The South African Revenue Service (SARS) is providing an update to the media and the public on its operations to combat crimes such as smuggling, fraud and abuse of the tax system for the month of May 2014.
The aim is to inform the public about the work SARS’ Customs and Enforcement teams do on a daily basis, to provide an indication of the prevalence of tax and customs-related offences in South Africa, and to illustrate the support SARS provides to other law enforcement agencies.
Interventions to combat Fraud and Corruption SARS will combat any form of corruption, fraud and abuse of the tax system. The following cases can be reported for May 2014:
On 16 May, Mr Mario van Wyk (trading as Ultimate Customs and Excise Clearing and Consulting) pleaded guilty in the Johannesburg Regional Court to fraud charges emanating from the submission of false Customs documents and declarations using fraudulently created SARS letterheads during February and March 2010. He was sentenced to a fine of R20 000 or 2 years imprisonment, with another 2 years imprisonment being wholly suspended.
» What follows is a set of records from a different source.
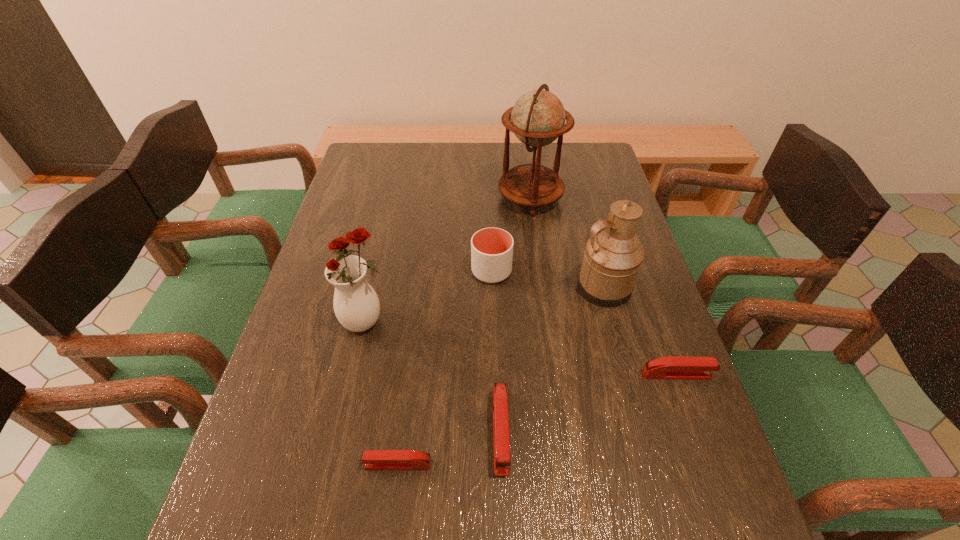
If the aim is uniform spacing by inserting an additional stapler_(stapling_machine) among them, please point to a vacant space for this new stapler_(stapling_machine). Please provide its 2D coordinates. Your answer should be formatted as a tuple, i.e. [(x, y)], where the tuple contains the x and y coordinates of a point satisfying the conditions above.

[(593, 402)]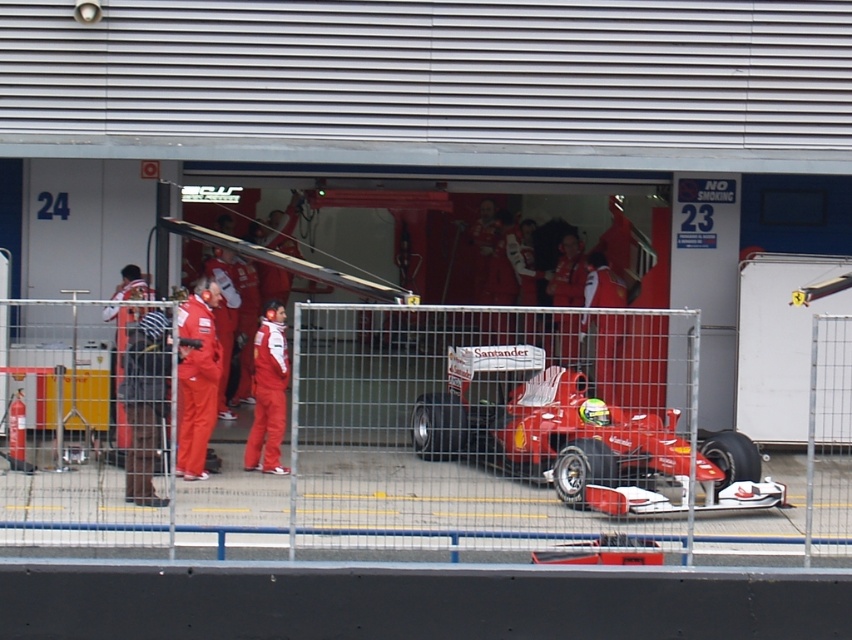
Question: Can you confirm if shiny red race car at center is bigger than red fabric suit at center?

Choices:
 (A) yes
 (B) no

Answer: (A)

Question: Does metal at center appear on the right side of shiny red race car at center?

Choices:
 (A) yes
 (B) no

Answer: (B)

Question: Does metal at center have a smaller size compared to shiny red race car at center?

Choices:
 (A) no
 (B) yes

Answer: (A)

Question: Among these objects, which one is nearest to the camera?

Choices:
 (A) shiny red race car at center
 (B) metal at center

Answer: (B)

Question: Which point appears farthest from the camera in this image?

Choices:
 (A) (191, 381)
 (B) (119, 451)
 (C) (672, 417)

Answer: (B)

Question: Estimate the real-world distances between objects in this image. Which object is farther from the red fabric suit at center?

Choices:
 (A) shiny red race car at center
 (B) metal at center

Answer: (B)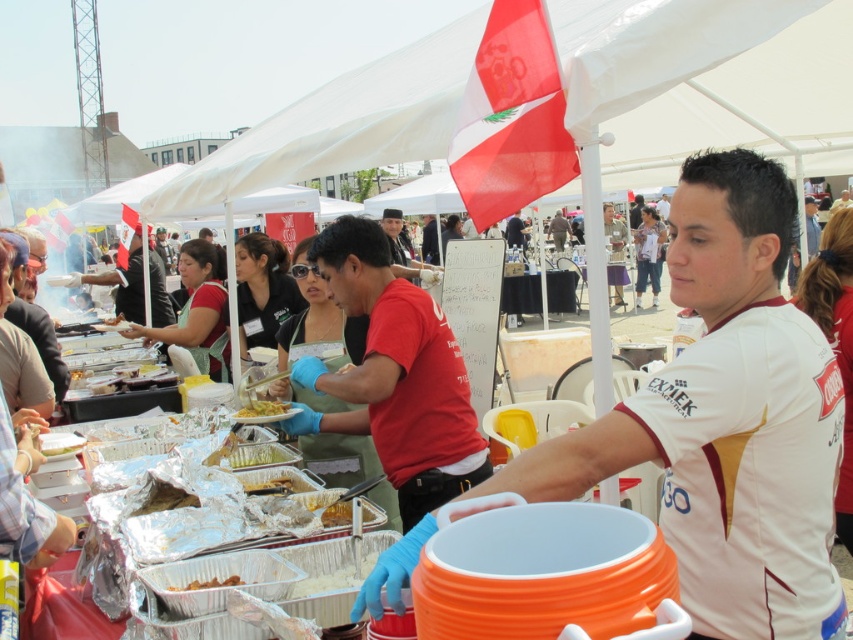
Is green matte food at center taller than yellow matte food at center?

Yes, green matte food at center is taller than yellow matte food at center.

Between point (245, 445) and point (370, 516), which one is positioned behind?

Positioned behind is point (245, 445).

Image resolution: width=853 pixels, height=640 pixels. I want to click on green matte food at center, so click(x=260, y=456).

Is green matte food at center positioned behind yellow matte pasta at center?

No, green matte food at center is closer to the viewer.

Measure the distance from green matte food at center to yellow matte pasta at center.

A distance of 15.81 centimeters exists between green matte food at center and yellow matte pasta at center.

Find the location of a particular element. The width and height of the screenshot is (853, 640). green matte food at center is located at coordinates (260, 456).

Which is more to the right, yellow matte pasta at center or brown matte food at center?

Positioned to the right is brown matte food at center.

Can you confirm if yellow matte pasta at center is shorter than brown matte food at center?

Incorrect, yellow matte pasta at center's height does not fall short of brown matte food at center's.

Which is in front, point (260, 416) or point (196, 586)?

Point (196, 586)

Locate an element on the screen. The image size is (853, 640). yellow matte pasta at center is located at coordinates pos(262,410).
As previously reported, on 22 May the North Gauteng High Court granted SARS a final preservation order in the ongoing civil case against Mr Radovan Krejcir. Preservation orders enable SARS to preserve assets when there are outstanding tax liabilities. More specifically these provisions are applied when there is a real risk of the dissipation of assets or where there is a risk that the taxpayer could dispose of assets or put assets out of the reach of SARS’ collection efforts.
On 26 May, the Cape Town Regional Court sentenced Mr PG Firstbrook to five years imprisonment after he had pleaded guilty to 78 charges, including failure to submit PIT returns, failure to submit VAT 201 returns, VAT fraud to a value of over R475 000 and fraud to the same amount. This case has a long history – in 2000 Mr Firstbrook (trading as 584 Distributors) was deregistered because of his failure to submit VAT and PIT returns. He then proceeded to trade as an individual, using the deregistered VAT number, and charging VAT which he did not remit to SARS.
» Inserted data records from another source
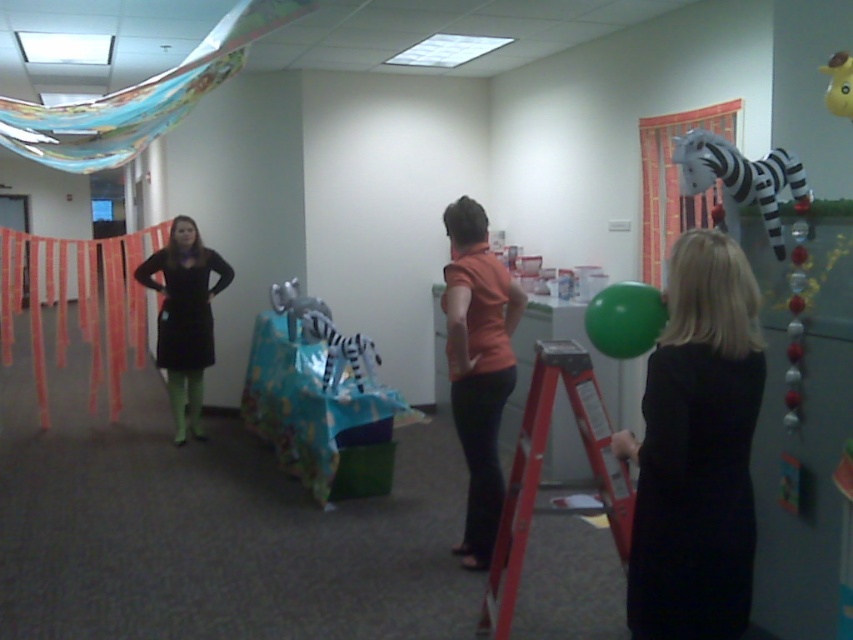
Question: Is orange matte shirt at center below white striped plush zebra at center?

Choices:
 (A) no
 (B) yes

Answer: (B)

Question: Can you confirm if white fabric curtain at upper right is positioned to the right of white striped plush zebra at center?

Choices:
 (A) no
 (B) yes

Answer: (B)

Question: Which object is positioned farthest from the green rubber balloon at right?

Choices:
 (A) white striped plush zebra at center
 (B) black matte dress at right

Answer: (A)

Question: Among these objects, which one is nearest to the camera?

Choices:
 (A) orange matte shirt at center
 (B) white fabric curtain at upper right
 (C) black matte dress at left
 (D) white striped plush zebra at center

Answer: (A)

Question: Does black matte dress at left appear on the left side of yellow rubber duck at upper right?

Choices:
 (A) yes
 (B) no

Answer: (A)

Question: Which is farther from the black matte dress at left?

Choices:
 (A) plush fabric zebra at right
 (B) red metal ladder at lower right
 (C) yellow rubber duck at upper right

Answer: (C)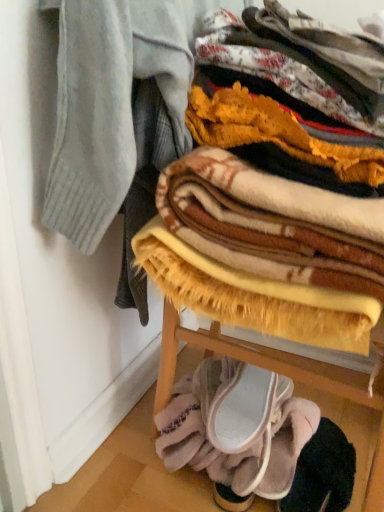
Question: Does pink suede sneakers at lower center, placed as the 1th footwear when sorted from bottom to top, have a greater height compared to soft yellow blanket at lower center, the second blanket when ordered from top to bottom?

Choices:
 (A) no
 (B) yes

Answer: (A)

Question: Can you confirm if pink suede sneakers at lower center, the second footwear from the top, is smaller than soft yellow blanket at lower center, the second blanket when ordered from top to bottom?

Choices:
 (A) yes
 (B) no

Answer: (A)

Question: From a real-world perspective, is pink suede sneakers at lower center, the second footwear from the top, physically above soft yellow blanket at lower center, acting as the 1th blanket starting from the bottom?

Choices:
 (A) yes
 (B) no

Answer: (A)

Question: Is soft yellow blanket at lower center, the second blanket when ordered from top to bottom, at the back of pink suede sneakers at lower center, placed as the 1th footwear when sorted from bottom to top?

Choices:
 (A) yes
 (B) no

Answer: (B)

Question: Considering the relative sizes of pink suede sneakers at lower center, placed as the 1th footwear when sorted from bottom to top, and soft yellow blanket at lower center, acting as the 1th blanket starting from the bottom, in the image provided, is pink suede sneakers at lower center, placed as the 1th footwear when sorted from bottom to top, bigger than soft yellow blanket at lower center, acting as the 1th blanket starting from the bottom,?

Choices:
 (A) yes
 (B) no

Answer: (B)

Question: From the image's perspective, is pink suede sneakers at lower center, the second footwear from the top, above or below soft yellow blanket at lower center, acting as the 1th blanket starting from the bottom?

Choices:
 (A) above
 (B) below

Answer: (B)

Question: In the image, is pink suede sneakers at lower center, placed as the 1th footwear when sorted from bottom to top, positioned in front of or behind soft yellow blanket at lower center, the second blanket when ordered from top to bottom?

Choices:
 (A) behind
 (B) front

Answer: (B)

Question: From a real-world perspective, is pink suede sneakers at lower center, the second footwear from the top, above or below soft yellow blanket at lower center, acting as the 1th blanket starting from the bottom?

Choices:
 (A) above
 (B) below

Answer: (A)

Question: Does point (274, 473) appear closer or farther from the camera than point (253, 368)?

Choices:
 (A) closer
 (B) farther

Answer: (A)

Question: Is point (208, 422) closer or farther from the camera than point (357, 266)?

Choices:
 (A) farther
 (B) closer

Answer: (A)

Question: From a real-world perspective, is pink suede slipper at lower center, which appears as the 1th footwear when viewed from the top, physically located above or below plush yellow blanket at center, acting as the first blanket starting from the top?

Choices:
 (A) below
 (B) above

Answer: (A)

Question: Is pink suede slipper at lower center, placed as the 2th footwear when sorted from bottom to top, in front of or behind plush yellow blanket at center, acting as the first blanket starting from the top, in the image?

Choices:
 (A) behind
 (B) front

Answer: (A)

Question: From their relative heights in the image, would you say pink suede slipper at lower center, which appears as the 1th footwear when viewed from the top, is taller or shorter than plush yellow blanket at center, the 2th blanket ordered from the bottom?

Choices:
 (A) short
 (B) tall

Answer: (A)

Question: Looking at the image, does plush yellow blanket at center, the 2th blanket ordered from the bottom, seem bigger or smaller compared to pink suede slipper at lower center, placed as the 2th footwear when sorted from bottom to top?

Choices:
 (A) small
 (B) big

Answer: (B)

Question: Relative to pink suede slipper at lower center, placed as the 2th footwear when sorted from bottom to top, is plush yellow blanket at center, the 2th blanket ordered from the bottom, in front or behind?

Choices:
 (A) front
 (B) behind

Answer: (A)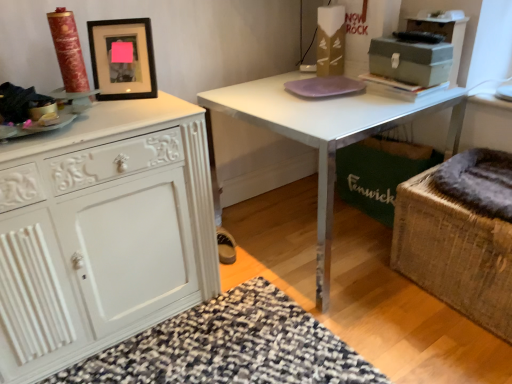
Question: From a real-world perspective, is white painted wood cabinet at left located higher than metallic gray cabinet at upper right?

Choices:
 (A) no
 (B) yes

Answer: (A)

Question: Is white painted wood cabinet at left wider than metallic gray cabinet at upper right?

Choices:
 (A) yes
 (B) no

Answer: (A)

Question: Is there a large distance between white painted wood cabinet at left and metallic gray cabinet at upper right?

Choices:
 (A) no
 (B) yes

Answer: (B)

Question: Are white painted wood cabinet at left and metallic gray cabinet at upper right making contact?

Choices:
 (A) yes
 (B) no

Answer: (B)

Question: Is white painted wood cabinet at left outside metallic gray cabinet at upper right?

Choices:
 (A) yes
 (B) no

Answer: (A)

Question: Is white painted wood cabinet at left to the right of metallic gray cabinet at upper right from the viewer's perspective?

Choices:
 (A) no
 (B) yes

Answer: (A)

Question: Is black matte picture frame at upper left thinner than dark gray plush at right, the 2th swivel chair from the bottom?

Choices:
 (A) no
 (B) yes

Answer: (B)

Question: Does black matte picture frame at upper left have a greater height compared to dark gray plush at right, the 2th swivel chair from the bottom?

Choices:
 (A) no
 (B) yes

Answer: (B)

Question: From the image's perspective, is black matte picture frame at upper left on dark gray plush at right, which ranks as the 1th swivel chair in top-to-bottom order?

Choices:
 (A) no
 (B) yes

Answer: (B)

Question: Would you consider black matte picture frame at upper left to be distant from dark gray plush at right, which ranks as the 1th swivel chair in top-to-bottom order?

Choices:
 (A) yes
 (B) no

Answer: (A)

Question: Can you confirm if black matte picture frame at upper left is positioned to the left of dark gray plush at right, which ranks as the 1th swivel chair in top-to-bottom order?

Choices:
 (A) yes
 (B) no

Answer: (A)

Question: Is black matte picture frame at upper left outside of dark gray plush at right, the 2th swivel chair from the bottom?

Choices:
 (A) yes
 (B) no

Answer: (A)

Question: Is dark gray plush at right, the 2th swivel chair from the bottom, further to the viewer compared to purple glass plate at center?

Choices:
 (A) yes
 (B) no

Answer: (B)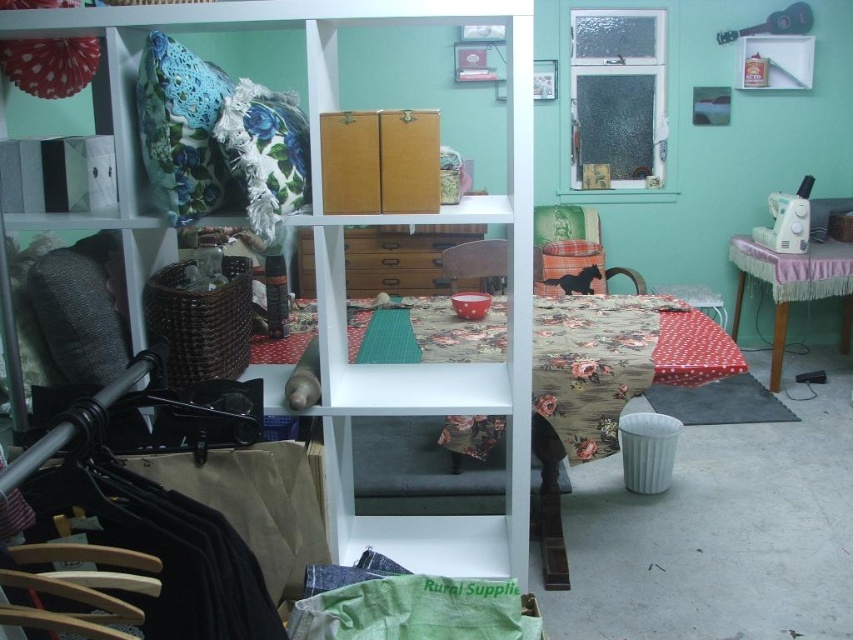
Question: Is wooden shelf at center positioned behind pink lace-covered sewing machine at right?

Choices:
 (A) no
 (B) yes

Answer: (A)

Question: Among these objects, which one is nearest to the camera?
On 29 May Mr Gerhardus Prinsloo pleaded guilty in the Bloemfontein High Court to 75 counts of fraud, with the loss to the fiscus being over R1.9 million. Mr Prinsloo had, over the period April 2011 to April 2013, misled 75 farmers into defrauding SARS by declaring livestock transactions as maize, grass and feed sales which do not attract VAT charges. He was sentenced to a fine of R600 000 or 6 years in jail, of which R200 000 or 2 years in jail were wholly suspended.
Section 240A of the Tax Administration Act, 2011 (as amended) requires that all tax practitioners register with a recognized controlling body before 1 July 2013. It is a criminal offense to not register with both a recognized controlling body and SARS.